**TASK TO COMPLETE:**
Nothing but a full, exact copy of the data is needed.

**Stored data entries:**
○ ○ ○ ○ ○
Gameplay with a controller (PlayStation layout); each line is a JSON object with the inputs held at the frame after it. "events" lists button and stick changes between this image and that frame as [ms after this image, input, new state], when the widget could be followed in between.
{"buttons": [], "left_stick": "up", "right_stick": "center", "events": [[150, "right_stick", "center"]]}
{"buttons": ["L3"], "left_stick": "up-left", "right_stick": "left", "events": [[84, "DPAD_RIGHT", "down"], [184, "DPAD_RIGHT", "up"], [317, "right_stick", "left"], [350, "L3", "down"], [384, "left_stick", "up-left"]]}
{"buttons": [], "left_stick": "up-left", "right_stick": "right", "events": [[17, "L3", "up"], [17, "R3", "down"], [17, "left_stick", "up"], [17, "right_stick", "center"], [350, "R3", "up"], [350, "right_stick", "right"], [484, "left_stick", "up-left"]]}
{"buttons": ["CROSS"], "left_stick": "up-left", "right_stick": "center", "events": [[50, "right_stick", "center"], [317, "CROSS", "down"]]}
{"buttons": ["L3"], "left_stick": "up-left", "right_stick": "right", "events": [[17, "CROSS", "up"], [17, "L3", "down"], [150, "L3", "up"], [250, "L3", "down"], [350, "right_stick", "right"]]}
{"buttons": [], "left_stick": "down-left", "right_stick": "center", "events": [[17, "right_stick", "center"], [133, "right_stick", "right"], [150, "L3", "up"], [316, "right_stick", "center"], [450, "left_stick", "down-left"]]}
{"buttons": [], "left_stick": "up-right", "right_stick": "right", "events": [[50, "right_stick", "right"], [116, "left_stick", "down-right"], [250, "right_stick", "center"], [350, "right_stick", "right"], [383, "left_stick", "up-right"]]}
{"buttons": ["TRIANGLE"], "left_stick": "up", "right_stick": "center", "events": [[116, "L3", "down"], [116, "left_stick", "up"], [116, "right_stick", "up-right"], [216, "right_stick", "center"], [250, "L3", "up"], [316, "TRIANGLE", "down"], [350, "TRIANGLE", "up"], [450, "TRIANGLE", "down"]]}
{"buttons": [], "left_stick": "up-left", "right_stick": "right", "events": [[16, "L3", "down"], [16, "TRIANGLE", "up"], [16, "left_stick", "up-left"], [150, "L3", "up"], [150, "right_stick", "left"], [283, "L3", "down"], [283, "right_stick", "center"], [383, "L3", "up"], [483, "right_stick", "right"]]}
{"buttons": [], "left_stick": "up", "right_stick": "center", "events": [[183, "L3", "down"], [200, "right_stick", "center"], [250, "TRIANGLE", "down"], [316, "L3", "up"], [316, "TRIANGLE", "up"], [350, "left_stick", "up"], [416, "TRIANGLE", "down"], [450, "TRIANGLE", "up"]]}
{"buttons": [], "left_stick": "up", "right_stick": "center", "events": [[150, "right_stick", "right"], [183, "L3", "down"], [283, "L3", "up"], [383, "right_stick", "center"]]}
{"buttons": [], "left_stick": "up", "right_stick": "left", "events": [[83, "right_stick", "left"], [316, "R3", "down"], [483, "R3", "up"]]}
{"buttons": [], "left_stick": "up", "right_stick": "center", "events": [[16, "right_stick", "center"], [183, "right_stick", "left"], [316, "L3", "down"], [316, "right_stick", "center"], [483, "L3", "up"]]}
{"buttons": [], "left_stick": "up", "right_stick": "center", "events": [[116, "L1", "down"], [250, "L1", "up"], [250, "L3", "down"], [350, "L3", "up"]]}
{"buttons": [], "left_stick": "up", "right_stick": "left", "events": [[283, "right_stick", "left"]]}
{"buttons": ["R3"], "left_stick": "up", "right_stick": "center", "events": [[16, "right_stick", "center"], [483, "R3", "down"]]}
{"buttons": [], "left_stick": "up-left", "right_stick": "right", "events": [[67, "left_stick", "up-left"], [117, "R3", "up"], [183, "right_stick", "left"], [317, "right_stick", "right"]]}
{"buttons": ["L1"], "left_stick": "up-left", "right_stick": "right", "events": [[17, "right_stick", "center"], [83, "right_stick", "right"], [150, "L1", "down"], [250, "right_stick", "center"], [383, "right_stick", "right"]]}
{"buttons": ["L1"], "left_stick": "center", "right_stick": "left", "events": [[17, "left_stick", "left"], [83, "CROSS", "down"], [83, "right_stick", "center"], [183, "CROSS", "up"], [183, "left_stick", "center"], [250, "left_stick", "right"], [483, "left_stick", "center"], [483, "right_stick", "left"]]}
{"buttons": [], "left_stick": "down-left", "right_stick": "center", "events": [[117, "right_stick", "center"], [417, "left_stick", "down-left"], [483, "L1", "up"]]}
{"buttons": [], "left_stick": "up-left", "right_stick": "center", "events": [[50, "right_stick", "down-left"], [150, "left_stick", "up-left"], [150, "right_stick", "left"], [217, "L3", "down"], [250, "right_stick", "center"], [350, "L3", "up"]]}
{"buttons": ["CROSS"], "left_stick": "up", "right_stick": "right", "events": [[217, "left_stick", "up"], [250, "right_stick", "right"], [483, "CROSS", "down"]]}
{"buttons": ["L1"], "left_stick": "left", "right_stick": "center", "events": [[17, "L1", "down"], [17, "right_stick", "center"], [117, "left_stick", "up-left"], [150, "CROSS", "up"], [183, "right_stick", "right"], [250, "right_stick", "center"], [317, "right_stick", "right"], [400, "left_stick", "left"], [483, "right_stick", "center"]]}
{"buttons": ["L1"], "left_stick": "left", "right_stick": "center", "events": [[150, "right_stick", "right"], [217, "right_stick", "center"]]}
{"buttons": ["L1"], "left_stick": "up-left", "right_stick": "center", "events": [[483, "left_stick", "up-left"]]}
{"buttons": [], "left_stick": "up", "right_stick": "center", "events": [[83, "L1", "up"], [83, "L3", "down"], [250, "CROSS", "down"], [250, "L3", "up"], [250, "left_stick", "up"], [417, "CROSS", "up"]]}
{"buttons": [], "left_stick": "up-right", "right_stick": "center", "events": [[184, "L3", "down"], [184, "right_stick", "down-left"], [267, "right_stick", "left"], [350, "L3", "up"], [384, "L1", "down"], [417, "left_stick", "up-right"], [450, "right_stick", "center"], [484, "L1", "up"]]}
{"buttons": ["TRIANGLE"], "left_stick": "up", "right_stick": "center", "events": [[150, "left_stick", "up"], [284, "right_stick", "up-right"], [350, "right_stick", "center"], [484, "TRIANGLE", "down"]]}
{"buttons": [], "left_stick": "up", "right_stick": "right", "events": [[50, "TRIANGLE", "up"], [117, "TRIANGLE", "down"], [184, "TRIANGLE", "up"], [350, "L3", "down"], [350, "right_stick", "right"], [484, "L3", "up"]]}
○ ○ ○ ○ ○
**FINISHED EXERCISE:**
Gameplay with a controller (PlayStation layout); each line is a JSON object with the inputs held at the frame after it. "events" lists button and stick changes between this image and that frame as [ms after this image, input, new state], when the widget could be followed in between.
{"buttons": [], "left_stick": "up", "right_stick": "center", "events": [[150, "right_stick", "center"]]}
{"buttons": ["L3"], "left_stick": "up-left", "right_stick": "left", "events": [[84, "DPAD_RIGHT", "down"], [184, "DPAD_RIGHT", "up"], [317, "right_stick", "left"], [350, "L3", "down"], [384, "left_stick", "up-left"]]}
{"buttons": [], "left_stick": "up-left", "right_stick": "right", "events": [[17, "L3", "up"], [17, "R3", "down"], [17, "left_stick", "up"], [17, "right_stick", "center"], [350, "R3", "up"], [350, "right_stick", "right"], [484, "left_stick", "up-left"]]}
{"buttons": ["CROSS"], "left_stick": "up-left", "right_stick": "center", "events": [[50, "right_stick", "center"], [317, "CROSS", "down"]]}
{"buttons": ["L3"], "left_stick": "up-left", "right_stick": "right", "events": [[17, "CROSS", "up"], [17, "L3", "down"], [150, "L3", "up"], [250, "L3", "down"], [350, "right_stick", "right"]]}
{"buttons": [], "left_stick": "down-left", "right_stick": "center", "events": [[17, "right_stick", "center"], [133, "right_stick", "right"], [150, "L3", "up"], [316, "right_stick", "center"], [450, "left_stick", "down-left"]]}
{"buttons": [], "left_stick": "up-right", "right_stick": "right", "events": [[50, "right_stick", "right"], [116, "left_stick", "down-right"], [250, "right_stick", "center"], [350, "right_stick", "right"], [383, "left_stick", "up-right"]]}
{"buttons": ["TRIANGLE"], "left_stick": "up", "right_stick": "center", "events": [[116, "L3", "down"], [116, "left_stick", "up"], [116, "right_stick", "up-right"], [216, "right_stick", "center"], [250, "L3", "up"], [316, "TRIANGLE", "down"], [350, "TRIANGLE", "up"], [450, "TRIANGLE", "down"]]}
{"buttons": [], "left_stick": "up-left", "right_stick": "right", "events": [[16, "L3", "down"], [16, "TRIANGLE", "up"], [16, "left_stick", "up-left"], [150, "L3", "up"], [150, "right_stick", "left"], [283, "L3", "down"], [283, "right_stick", "center"], [383, "L3", "up"], [483, "right_stick", "right"]]}
{"buttons": [], "left_stick": "up", "right_stick": "center", "events": [[183, "L3", "down"], [200, "right_stick", "center"], [250, "TRIANGLE", "down"], [316, "L3", "up"], [316, "TRIANGLE", "up"], [350, "left_stick", "up"], [416, "TRIANGLE", "down"], [450, "TRIANGLE", "up"]]}
{"buttons": [], "left_stick": "up", "right_stick": "center", "events": [[150, "right_stick", "right"], [183, "L3", "down"], [283, "L3", "up"], [383, "right_stick", "center"]]}
{"buttons": [], "left_stick": "up", "right_stick": "left", "events": [[83, "right_stick", "left"], [316, "R3", "down"], [483, "R3", "up"]]}
{"buttons": [], "left_stick": "up", "right_stick": "center", "events": [[16, "right_stick", "center"], [183, "right_stick", "left"], [316, "L3", "down"], [316, "right_stick", "center"], [483, "L3", "up"]]}
{"buttons": [], "left_stick": "up", "right_stick": "center", "events": [[116, "L1", "down"], [250, "L1", "up"], [250, "L3", "down"], [350, "L3", "up"]]}
{"buttons": [], "left_stick": "up", "right_stick": "left", "events": [[283, "right_stick", "left"]]}
{"buttons": ["R3"], "left_stick": "up", "right_stick": "center", "events": [[16, "right_stick", "center"], [483, "R3", "down"]]}
{"buttons": [], "left_stick": "up-left", "right_stick": "right", "events": [[67, "left_stick", "up-left"], [117, "R3", "up"], [183, "right_stick", "left"], [317, "right_stick", "right"]]}
{"buttons": ["L1"], "left_stick": "up-left", "right_stick": "right", "events": [[17, "right_stick", "center"], [83, "right_stick", "right"], [150, "L1", "down"], [250, "right_stick", "center"], [383, "right_stick", "right"]]}
{"buttons": ["L1"], "left_stick": "center", "right_stick": "left", "events": [[17, "left_stick", "left"], [83, "CROSS", "down"], [83, "right_stick", "center"], [183, "CROSS", "up"], [183, "left_stick", "center"], [250, "left_stick", "right"], [483, "left_stick", "center"], [483, "right_stick", "left"]]}
{"buttons": [], "left_stick": "down-left", "right_stick": "center", "events": [[117, "right_stick", "center"], [417, "left_stick", "down-left"], [483, "L1", "up"]]}
{"buttons": [], "left_stick": "up-left", "right_stick": "center", "events": [[50, "right_stick", "down-left"], [150, "left_stick", "up-left"], [150, "right_stick", "left"], [217, "L3", "down"], [250, "right_stick", "center"], [350, "L3", "up"]]}
{"buttons": ["CROSS"], "left_stick": "up", "right_stick": "right", "events": [[217, "left_stick", "up"], [250, "right_stick", "right"], [483, "CROSS", "down"]]}
{"buttons": ["L1"], "left_stick": "left", "right_stick": "center", "events": [[17, "L1", "down"], [17, "right_stick", "center"], [117, "left_stick", "up-left"], [150, "CROSS", "up"], [183, "right_stick", "right"], [250, "right_stick", "center"], [317, "right_stick", "right"], [400, "left_stick", "left"], [483, "right_stick", "center"]]}
{"buttons": ["L1"], "left_stick": "left", "right_stick": "center", "events": [[150, "right_stick", "right"], [217, "right_stick", "center"]]}
{"buttons": ["L1"], "left_stick": "up-left", "right_stick": "center", "events": [[483, "left_stick", "up-left"]]}
{"buttons": [], "left_stick": "up", "right_stick": "center", "events": [[83, "L1", "up"], [83, "L3", "down"], [250, "CROSS", "down"], [250, "L3", "up"], [250, "left_stick", "up"], [417, "CROSS", "up"]]}
{"buttons": [], "left_stick": "up-right", "right_stick": "center", "events": [[184, "L3", "down"], [184, "right_stick", "down-left"], [267, "right_stick", "left"], [350, "L3", "up"], [384, "L1", "down"], [417, "left_stick", "up-right"], [450, "right_stick", "center"], [484, "L1", "up"]]}
{"buttons": ["TRIANGLE"], "left_stick": "up", "right_stick": "center", "events": [[150, "left_stick", "up"], [284, "right_stick", "up-right"], [350, "right_stick", "center"], [484, "TRIANGLE", "down"]]}
{"buttons": [], "left_stick": "up", "right_stick": "right", "events": [[50, "TRIANGLE", "up"], [117, "TRIANGLE", "down"], [184, "TRIANGLE", "up"], [350, "L3", "down"], [350, "right_stick", "right"], [484, "L3", "up"]]}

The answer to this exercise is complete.